**Request**
Rewrite the listing from its first line up to and including the line with "catalogue / barcode: US 3717369", changing "collectors" to "collected by" and leaving everything else the same.

**Input data**
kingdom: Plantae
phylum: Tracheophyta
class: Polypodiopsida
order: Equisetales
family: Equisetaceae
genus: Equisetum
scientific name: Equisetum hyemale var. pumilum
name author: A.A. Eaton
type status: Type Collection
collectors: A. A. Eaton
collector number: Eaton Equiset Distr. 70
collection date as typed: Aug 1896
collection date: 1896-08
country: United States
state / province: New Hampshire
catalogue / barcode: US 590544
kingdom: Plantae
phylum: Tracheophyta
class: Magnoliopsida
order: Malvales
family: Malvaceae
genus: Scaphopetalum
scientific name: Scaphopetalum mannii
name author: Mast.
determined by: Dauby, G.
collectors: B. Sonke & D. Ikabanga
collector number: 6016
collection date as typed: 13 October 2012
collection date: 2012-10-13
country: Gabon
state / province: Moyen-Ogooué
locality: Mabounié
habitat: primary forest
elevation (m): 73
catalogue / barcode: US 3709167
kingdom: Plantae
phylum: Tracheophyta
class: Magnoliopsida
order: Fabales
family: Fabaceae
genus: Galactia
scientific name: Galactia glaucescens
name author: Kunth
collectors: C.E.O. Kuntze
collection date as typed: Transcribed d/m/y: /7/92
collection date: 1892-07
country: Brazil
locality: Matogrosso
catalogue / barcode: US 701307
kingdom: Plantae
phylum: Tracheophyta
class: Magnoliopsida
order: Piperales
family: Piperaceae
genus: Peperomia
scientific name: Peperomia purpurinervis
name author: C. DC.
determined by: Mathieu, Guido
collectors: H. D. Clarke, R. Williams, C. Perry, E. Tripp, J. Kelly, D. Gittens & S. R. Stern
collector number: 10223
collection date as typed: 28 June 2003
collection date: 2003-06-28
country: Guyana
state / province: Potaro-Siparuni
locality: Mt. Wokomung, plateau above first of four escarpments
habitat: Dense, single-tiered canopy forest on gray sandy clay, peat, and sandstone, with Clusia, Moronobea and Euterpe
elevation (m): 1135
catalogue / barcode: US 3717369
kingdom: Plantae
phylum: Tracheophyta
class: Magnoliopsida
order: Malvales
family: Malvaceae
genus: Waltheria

**Solved exercise**
kingdom: Plantae
phylum: Tracheophyta
class: Polypodiopsida
order: Equisetales
family: Equisetaceae
genus: Equisetum
scientific name: Equisetum hyemale var. pumilum
name author: A.A. Eaton
type status: Type Collection
collected by: A. A. Eaton
collector number: Eaton Equiset Distr. 70
collection date as typed: Aug 1896
collection date: 1896-08
country: United States
state / province: New Hampshire
catalogue / barcode: US 590544
kingdom: Plantae
phylum: Tracheophyta
class: Magnoliopsida
order: Malvales
family: Malvaceae
genus: Scaphopetalum
scientific name: Scaphopetalum mannii
name author: Mast.
determined by: Dauby, G.
collected by: B. Sonke & D. Ikabanga
collector number: 6016
collection date as typed: 13 October 2012
collection date: 2012-10-13
country: Gabon
state / province: Moyen-Ogooué
locality: Mabounié
habitat: primary forest
elevation (m): 73
catalogue / barcode: US 3709167
kingdom: Plantae
phylum: Tracheophyta
class: Magnoliopsida
order: Fabales
family: Fabaceae
genus: Galactia
scientific name: Galactia glaucescens
name author: Kunth
collected by: C.E.O. Kuntze
collection date as typed: Transcribed d/m/y: /7/92
collection date: 1892-07
country: Brazil
locality: Matogrosso
catalogue / barcode: US 701307
kingdom: Plantae
phylum: Tracheophyta
class: Magnoliopsida
order: Piperales
family: Piperaceae
genus: Peperomia
scientific name: Peperomia purpurinervis
name author: C. DC.
determined by: Mathieu, Guido
collected by: H. D. Clarke, R. Williams, C. Perry, E. Tripp, J. Kelly, D. Gittens & S. R. Stern
collector number: 10223
collection date as typed: 28 June 2003
collection date: 2003-06-28
country: Guyana
state / province: Potaro-Siparuni
locality: Mt. Wokomung, plateau above first of four escarpments
habitat: Dense, single-tiered canopy forest on gray sandy clay, peat, and sandstone, with Clusia, Moronobea and Euterpe
elevation (m): 1135
catalogue / barcode: US 3717369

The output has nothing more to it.